A single vellum sheet, 225 x 195 mm, with two columns on flesh-side of leaf with 22 and 24 entries in brown ink in an elegant rounded Merovingian administrative cursive minuscule with distinctively open "d", "o"s sharpened to a point at their apex and "g"s with tails that fold back on themselves to form a double line closed at their bottom. Columns separated by a single line of ink. Lined on the hair-side with inward facing sheets of papyrus with remains of uncials of the 6th or 7th century (probably to stabilise the vellum and reduce its curling, as the leaves of this manuscript were clearly kept loose in polyptych form, rather than as a codex or roll: cf. Sati, "Merovingian Accounting Documents", pp. 147-151); single strip of same papyrus adhered to outer edge of flesh-side (perhaps as offset from previous leaf in sequence). Now stored between glass, in a fitted cloth case.

Zustand

A natural flaw in the vellum and two small cuts with no damage to text, slightly trimmed with losses from inner and lower edges.

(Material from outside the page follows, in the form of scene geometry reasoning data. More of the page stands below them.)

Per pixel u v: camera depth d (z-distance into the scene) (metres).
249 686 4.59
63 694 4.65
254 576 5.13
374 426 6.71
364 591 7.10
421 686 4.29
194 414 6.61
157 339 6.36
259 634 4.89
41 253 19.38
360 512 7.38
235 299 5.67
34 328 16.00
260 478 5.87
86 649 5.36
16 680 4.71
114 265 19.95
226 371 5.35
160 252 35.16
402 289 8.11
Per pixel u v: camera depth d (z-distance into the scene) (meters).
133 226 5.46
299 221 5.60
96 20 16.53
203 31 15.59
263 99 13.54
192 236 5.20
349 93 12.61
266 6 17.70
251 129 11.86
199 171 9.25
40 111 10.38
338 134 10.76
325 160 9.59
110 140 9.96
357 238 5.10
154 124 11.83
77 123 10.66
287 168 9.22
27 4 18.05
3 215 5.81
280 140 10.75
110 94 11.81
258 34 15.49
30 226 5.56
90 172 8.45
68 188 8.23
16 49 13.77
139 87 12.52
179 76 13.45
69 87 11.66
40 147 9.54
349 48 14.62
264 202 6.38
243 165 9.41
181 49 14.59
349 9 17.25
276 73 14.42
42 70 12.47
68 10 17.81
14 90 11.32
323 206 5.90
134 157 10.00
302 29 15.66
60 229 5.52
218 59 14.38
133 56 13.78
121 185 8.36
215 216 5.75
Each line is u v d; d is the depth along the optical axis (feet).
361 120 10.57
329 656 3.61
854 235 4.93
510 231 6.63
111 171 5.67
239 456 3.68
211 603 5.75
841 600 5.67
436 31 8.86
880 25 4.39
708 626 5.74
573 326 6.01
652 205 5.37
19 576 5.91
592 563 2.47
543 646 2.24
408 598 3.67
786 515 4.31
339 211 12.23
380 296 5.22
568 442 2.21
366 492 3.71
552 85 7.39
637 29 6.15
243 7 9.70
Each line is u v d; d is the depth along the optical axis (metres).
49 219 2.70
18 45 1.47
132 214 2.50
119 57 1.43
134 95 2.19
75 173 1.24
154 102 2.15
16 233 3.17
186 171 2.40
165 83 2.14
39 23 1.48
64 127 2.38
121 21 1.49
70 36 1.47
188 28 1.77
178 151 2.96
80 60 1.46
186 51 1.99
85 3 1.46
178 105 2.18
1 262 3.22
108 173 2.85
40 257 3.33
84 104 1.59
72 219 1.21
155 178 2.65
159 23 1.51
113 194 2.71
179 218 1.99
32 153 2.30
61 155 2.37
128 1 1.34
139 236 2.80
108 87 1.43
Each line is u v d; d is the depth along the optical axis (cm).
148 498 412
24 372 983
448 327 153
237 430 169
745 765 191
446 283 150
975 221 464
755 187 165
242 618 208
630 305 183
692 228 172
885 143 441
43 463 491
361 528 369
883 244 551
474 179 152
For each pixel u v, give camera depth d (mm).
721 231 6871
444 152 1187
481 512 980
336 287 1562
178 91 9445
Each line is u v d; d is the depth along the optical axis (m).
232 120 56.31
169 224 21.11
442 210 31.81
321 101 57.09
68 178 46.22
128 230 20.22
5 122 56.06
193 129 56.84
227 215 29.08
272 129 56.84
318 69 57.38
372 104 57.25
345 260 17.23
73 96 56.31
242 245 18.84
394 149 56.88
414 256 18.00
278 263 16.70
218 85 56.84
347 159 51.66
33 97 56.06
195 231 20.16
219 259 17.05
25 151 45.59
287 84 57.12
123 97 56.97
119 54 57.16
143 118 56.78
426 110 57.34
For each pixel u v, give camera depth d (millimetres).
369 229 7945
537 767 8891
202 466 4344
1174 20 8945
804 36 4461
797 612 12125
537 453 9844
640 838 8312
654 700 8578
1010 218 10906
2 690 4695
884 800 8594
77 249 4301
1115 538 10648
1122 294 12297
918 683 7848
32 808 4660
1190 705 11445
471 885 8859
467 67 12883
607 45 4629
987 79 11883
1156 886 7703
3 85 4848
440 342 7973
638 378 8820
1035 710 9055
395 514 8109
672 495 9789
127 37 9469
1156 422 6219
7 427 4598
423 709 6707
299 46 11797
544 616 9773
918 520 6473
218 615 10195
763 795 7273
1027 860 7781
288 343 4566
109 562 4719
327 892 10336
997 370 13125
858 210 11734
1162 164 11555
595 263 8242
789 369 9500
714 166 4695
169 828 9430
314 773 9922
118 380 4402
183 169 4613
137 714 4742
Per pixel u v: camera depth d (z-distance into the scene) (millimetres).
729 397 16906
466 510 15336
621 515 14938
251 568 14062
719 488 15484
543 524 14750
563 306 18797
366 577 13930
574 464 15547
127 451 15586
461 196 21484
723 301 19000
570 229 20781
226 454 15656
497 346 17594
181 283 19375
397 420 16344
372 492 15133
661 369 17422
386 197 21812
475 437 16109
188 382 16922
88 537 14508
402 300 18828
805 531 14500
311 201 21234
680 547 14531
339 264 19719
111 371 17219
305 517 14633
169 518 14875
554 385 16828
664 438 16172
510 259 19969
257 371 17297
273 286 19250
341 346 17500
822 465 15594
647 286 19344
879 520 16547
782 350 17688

Traces of paper down one edge of verso from re-use in later binding, otherwise in outstanding condition, with an early 19th-century description (this edited and discussed by Gasnault, "Deux nouveaux feuillets", p. 308). Both the leaf and the early description with the number "3" in early 19th-century hand in their uppermost corners.

Literatur

Pierre Gasnault, "Deux nouveaux feuillets de la comptabilité domaniale de l'Abbaye Saint-Martin de Tour à l'époque mérovingienne", in: Journal des Savants (June-Dec. 1995), pp. 307-321. Chartae Latinae antiquiores 47 (1997), no. 1404. S. Sati, "The Merovingian Accounting Documents of Tours: form and function", Early Medieval Europe, 9 (2000), pp. 143-161. Cf. ChLA 4 (1967), 238 and XVIII (1985), 659.